La réaction pavlovienne des différents centres de pouvoir, sans aucune précaution, sans la moindre consultation, sans la moindre réflexion stratégique et dans la plus complète indifférence des conséquences stratégiques est en soi un phénomène extraordinaire, quoi qu’aient fait clandestinement les États-Unis. L’irresponsabilité de “D.C.-la-folle” dépasse tout ce que l’on pouvait envisager il y a 10 ans, il a 5 ans d’ici, où pourtant la politique américaniste se trouvait déjà plongée dans l’abysse des agressions continuelles sans le moindre effet positif, sans une victoire, sans une pacification, et laissant derrière elle des monceaux de ruines, du victimes innocentes et ainsi de suite.

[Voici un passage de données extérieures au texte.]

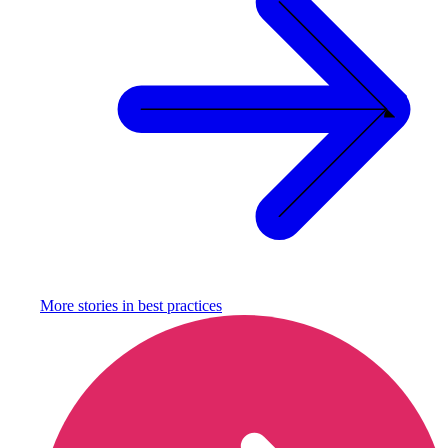
More stories in
best practices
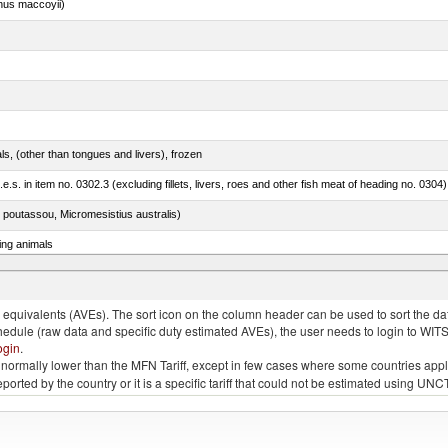
nus maccoyii)
als, (other than tongues and livers), frozen
.e.s. in item no. 0302.3 (excluding fillets, livers, roes and other fish meat of heading no. 0304)
 poutassou, Micromesistius australis)
ing animals
s of the species gallus domesticus, poultry cuts and offal (excluding livers), frozen
quivalents (AVEs). The sort icon on the column header can be used to sort the data
chedule (raw data and specific duty estimated AVEs), the user needs to login to WIT
ogin
.
e is normally lower than the MFN Tariff, except in few cases where some countries app
 reported by the country or it is a specific tariff that could not be estimated using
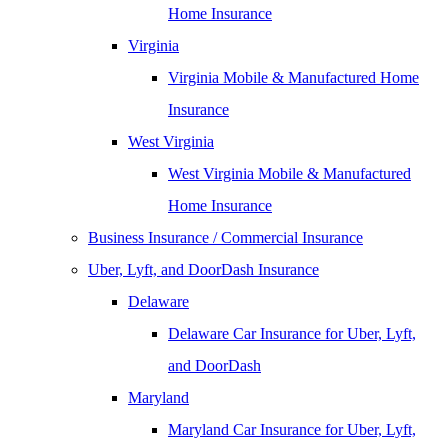
Home Insurance
Virginia
Virginia Mobile & Manufactured Home
Insurance
West Virginia
West Virginia Mobile & Manufactured
Home Insurance
Business Insurance / Commercial Insurance
Uber, Lyft, and DoorDash Insurance
Delaware
Delaware Car Insurance for Uber, Lyft,
and DoorDash
Maryland
Maryland Car Insurance for Uber, Lyft,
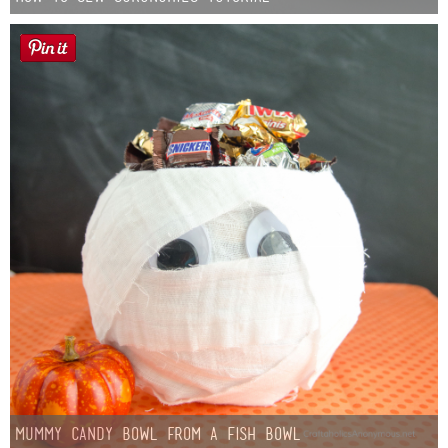
Mummy Candy Bowl from a Fish Bowl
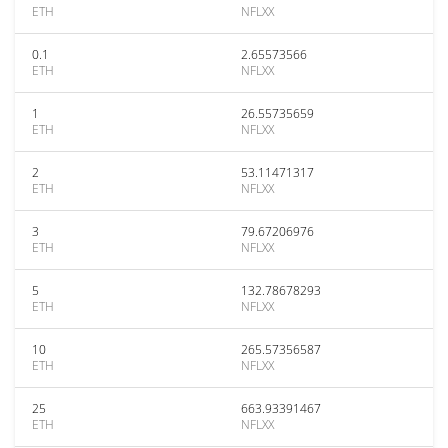
ETH
NFLXX
0.1
2.65573566
ETH
NFLXX
1
26.55735659
ETH
NFLXX
2
53.11471317
ETH
NFLXX
3
79.67206976
ETH
NFLXX
5
132.78678293
ETH
NFLXX
10
265.57356587
ETH
NFLXX
25
663.93391467
ETH
NFLXX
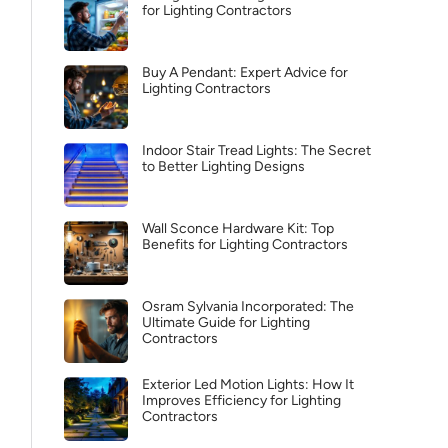
for Lighting Contractors
Buy A Pendant: Expert Advice for
Lighting Contractors
Indoor Stair Tread Lights: The Secret
to Better Lighting Designs
Wall Sconce Hardware Kit: Top
Benefits for Lighting Contractors
Osram Sylvania Incorporated: The
Ultimate Guide for Lighting
Contractors
Exterior Led Motion Lights: How It
Improves Efficiency for Lighting
Contractors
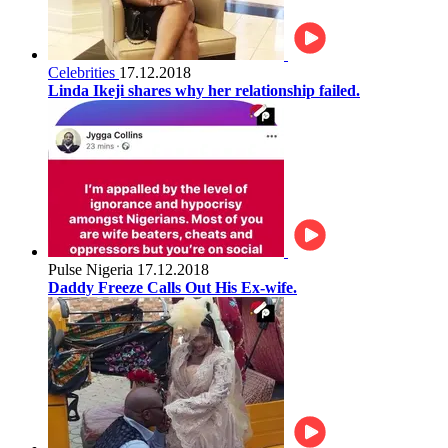
Celebrities
17.12.2018
Linda Ikeji shares why her relationship failed.
Pulse Nigeria
17.12.2018
Daddy Freeze Calls Out His Ex-wife.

S’il faut pour l’instant retenir une chose assurée de cette crise iranienne, c’est bien la démonstration de la profondeur abyssale de la folie qui anime collectivement la direction américaniste. On sait que le pouvoir à Washington est immensément et profondément morcelée, que le président ne préside pas à grand’chose, que les ministres eux-mêmes n’ont guère d’autorité. Le colonel Pat Lang, dans une tentative un peu désespérée d’explication rationnelle de la situation du pouvoir à Washington D.C., observe une certaine proximité dans les personnalités de Trump et de Mattis (deux grands “Délégateurs”, dit-il), avec une très grande tendance à déléguer leur autorité aux rangs subalternes pour simplement veiller aux grandes orientations ; avec le résultat inquiétant, observe-t-il, d’à la fois donner beaucoup d’autonomie aux chefs sur le terrain (ce qu’on a vu en Syrie et qu’on voit peut-être en Iran), et d’introduire une grande confusion par l’absence de ligne directrice fermement perceptible. Une chose refait donc une certaine unanimité à “D.C.-la-folle”, – on n’ose parler de cohésion, tout de même, – et c’est cette espèce de folie belliciste collective, qui est devenue une sorte de monstrueux “Politically Correct”.